R Koul, WK Dolata, A Dubey

Hong Kong J Radiol 2014;17:e9-14

DOI: 10.12809/hkjr1413191

Neuroendocrine tumours are believed to arise from various cells of the neuroendocrine system. Neuroendocrine cells are present not only in endocrine glands throughout the body that produce various hormones, but also diffusely in body tissues. The majority of neuroendocrine tumours are well differentiated as they usually retain the organ architecture typical of the neuroendocrine organ from where they originate, and they have low proliferative index. Clinical course is highly variable. Small tumours without poor prognostic features are cured by surgical resection.

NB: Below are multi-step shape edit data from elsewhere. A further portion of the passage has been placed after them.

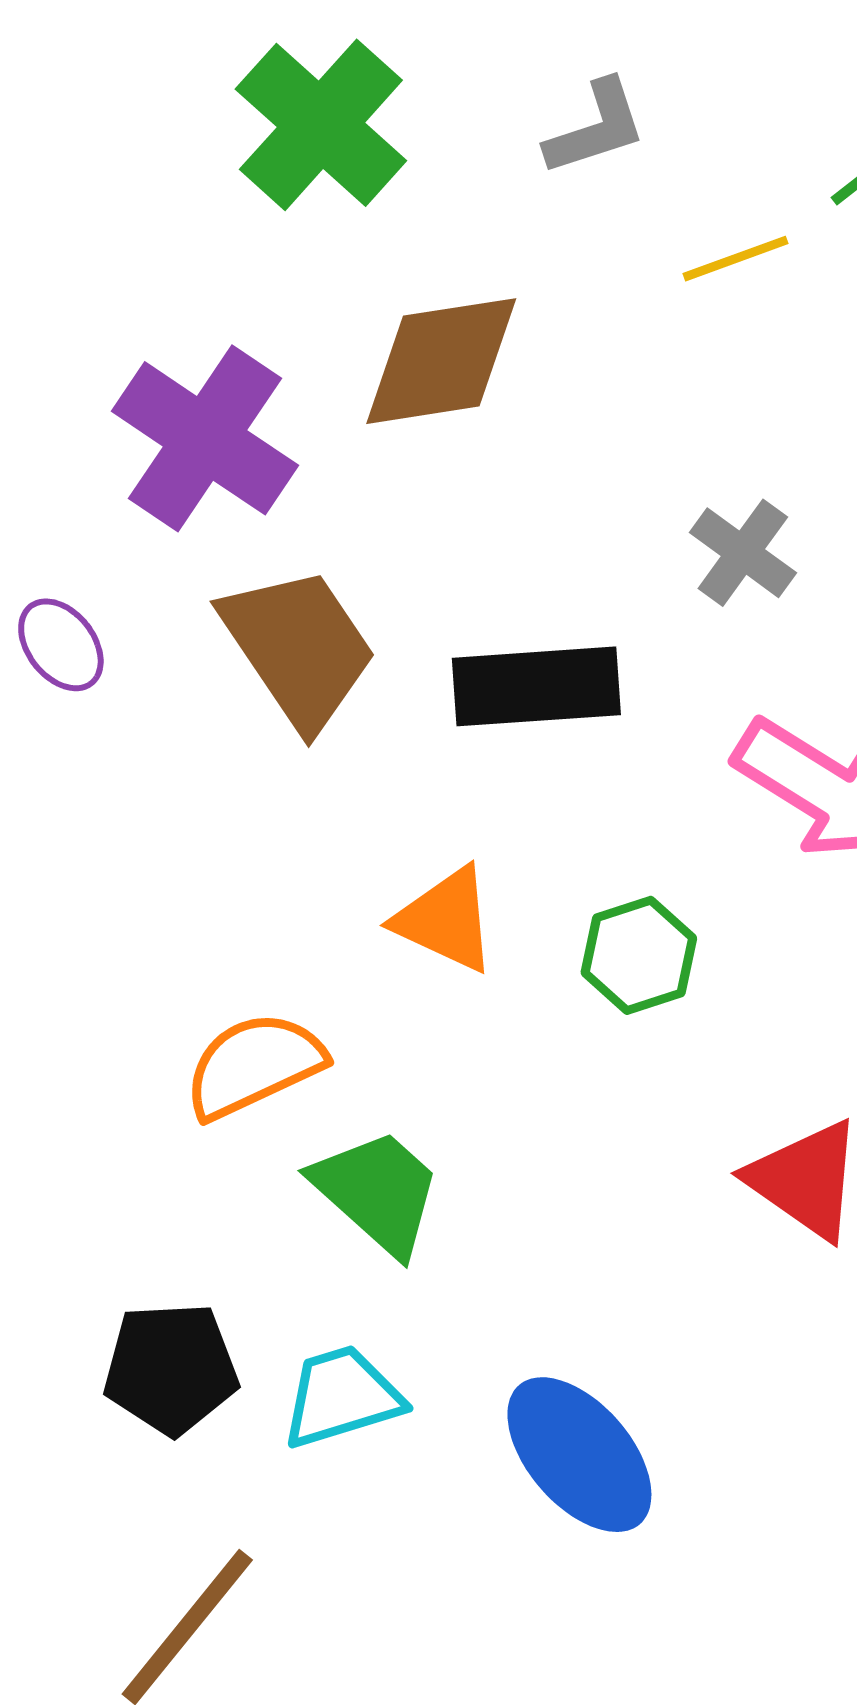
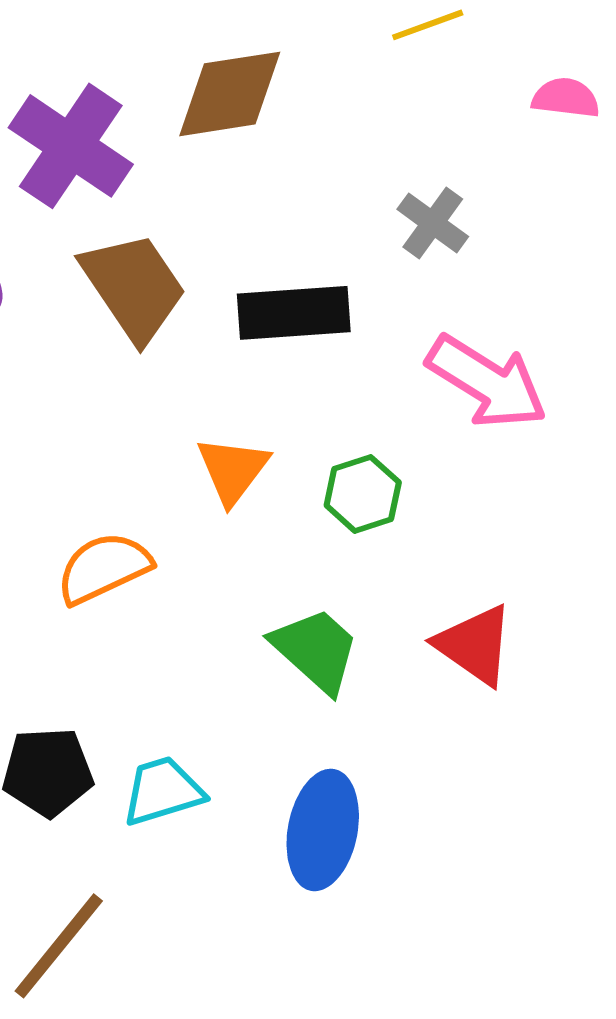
orange triangle: (446, 920) -> (233, 470), turned 42
green trapezoid: (377, 1192) -> (316, 650), moved
blue ellipse: (579, 1455) -> (323, 830), turned 52

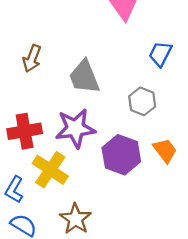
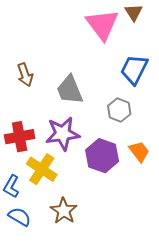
blue trapezoid: (160, 54) -> (134, 69), size x1.4
brown arrow: (32, 59) -> (25, 75), turned -40

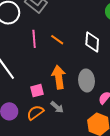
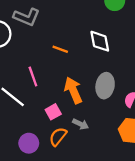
pink line: (34, 39) -> (33, 76), moved
gray ellipse: (86, 80) -> (105, 86), turned 30

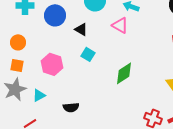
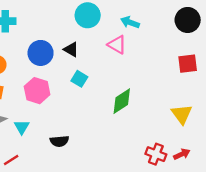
blue circle: (55, 15) -> (41, 53), moved
cyan triangle: (39, 95) -> (22, 127), turned -32

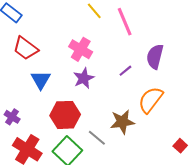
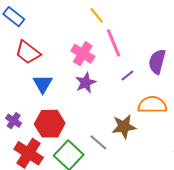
pink line: (125, 22) -> (113, 43), moved
orange semicircle: (151, 100) -> (152, 105), turned 52
red hexagon: (65, 115) -> (50, 124), moved

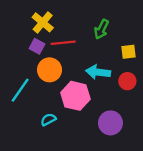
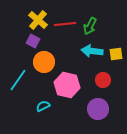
red line: (63, 43) -> (65, 24), moved
yellow square: (129, 52) -> (116, 54), moved
cyan arrow: (98, 72) -> (92, 51), moved
red circle: (127, 81) -> (103, 80), moved

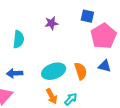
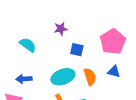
blue square: (87, 16) -> (77, 50), moved
cyan semicircle: (18, 39) -> (28, 45), turned -60

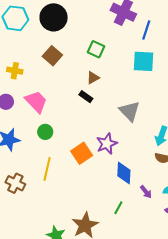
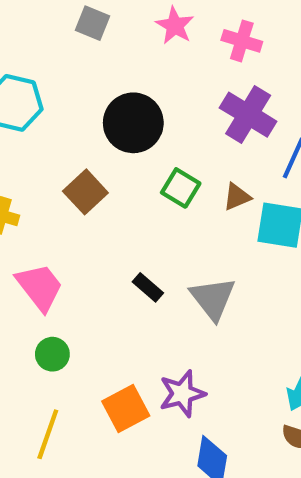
black circle: (54, 17) -> (133, 123), moved
brown triangle: (93, 78) -> (237, 197), moved
gray triangle: (130, 111) -> (213, 298), moved

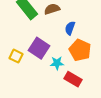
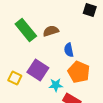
blue semicircle: (70, 28) -> (69, 50), turned -32

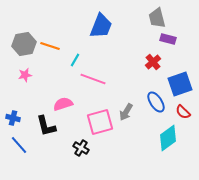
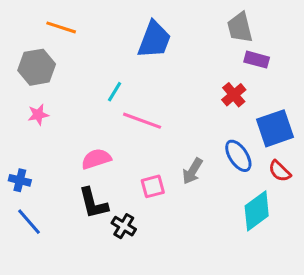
orange line: (50, 46) -> (61, 27), moved
pink square: (100, 122) -> (153, 186), size x0.6
black L-shape: (46, 126) -> (93, 203), moved

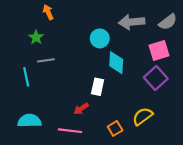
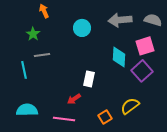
gray semicircle: (168, 22) -> (153, 20), turned -126
cyan circle: (100, 38) -> (82, 28), moved
cyan diamond: (116, 63) -> (119, 57), moved

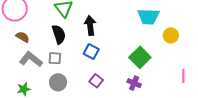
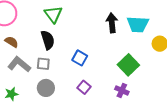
black arrow: (90, 25) -> (112, 23), moved

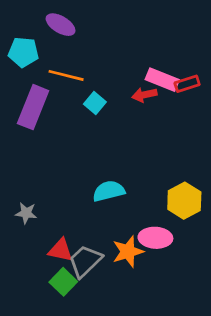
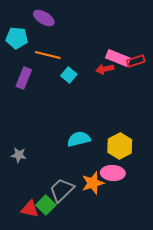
purple rectangle: (33, 107) -> (24, 78), size x0.7
yellow hexagon: (184, 201) -> (120, 146), moved
red triangle: (61, 250) -> (30, 209), moved

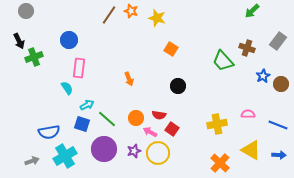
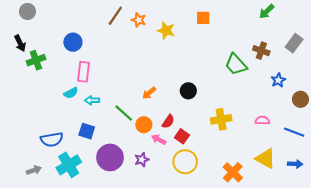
orange star: (131, 11) -> (139, 20), moved
yellow star: (157, 18) -> (166, 31), moved
orange square: (171, 49) -> (203, 18), moved, turned -32
orange arrow: (129, 79) -> (149, 93), moved, turned 72
brown circle: (281, 84) -> (300, 99), moved
cyan semicircle: (67, 88) -> (71, 93), turned 96
cyan arrow: (87, 105) -> (92, 100), moved, turned -152
red semicircle: (159, 115) -> (168, 122), turned -64
green line: (107, 119) -> (124, 113), moved
yellow cross: (217, 124) -> (221, 119), moved
yellow circle: (158, 153) -> (185, 162), moved

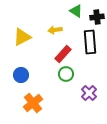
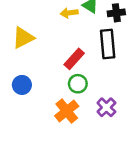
yellow arrow: (55, 30) -> (69, 13), moved
orange cross: (33, 103) -> (67, 111), moved

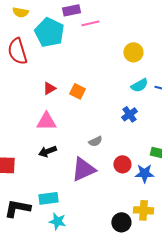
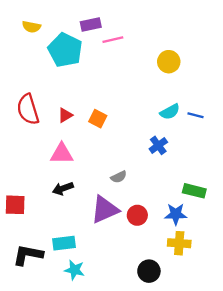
red semicircle: (17, 51) -> (28, 109), moved
yellow circle: (133, 52) -> (169, 62), moved
red circle: (122, 164) -> (137, 215), moved
yellow cross: (143, 210) -> (179, 243), moved

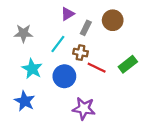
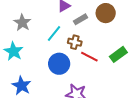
gray rectangle: (86, 28) -> (80, 19), turned 32
gray star: (23, 33) -> (22, 23), turned 30
cyan star: (32, 69) -> (13, 51), moved

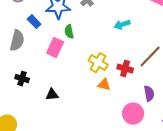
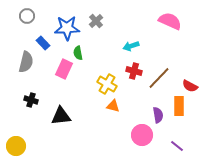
red cross: (125, 69) -> (134, 71), moved
black triangle: (52, 95) -> (61, 116), size x1.5

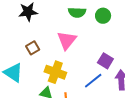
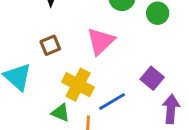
blue line: (93, 81) -> (112, 101), moved

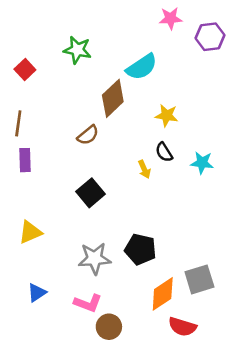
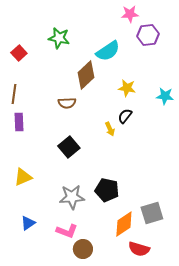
purple hexagon: (210, 37) -> (148, 35), moved
brown semicircle: (88, 135) -> (67, 103), turned 36
black semicircle: (164, 152) -> (125, 116), turned 70
cyan star: (202, 163) -> (165, 96), moved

Even if the tumour is advanced and has metastasised where curative surgery is not feasible, surgery often has a role in neuroendocrine cancers for controlling symptoms and, possibly, improves survival. Patients who have metastasis at presentation may live long, thus improving quality of life is important in management. Unfortunately, response to conventional chemotherapy is very low. With the availability of newer agents, disease control rates may increase. Here we report a case with low-grade neuroendocrine tumour with widespread metastases at presentation. The patient was put on everolimus, an oral inhibitor of mammalian target of rapamycin, and has shown good clinical and radiological response.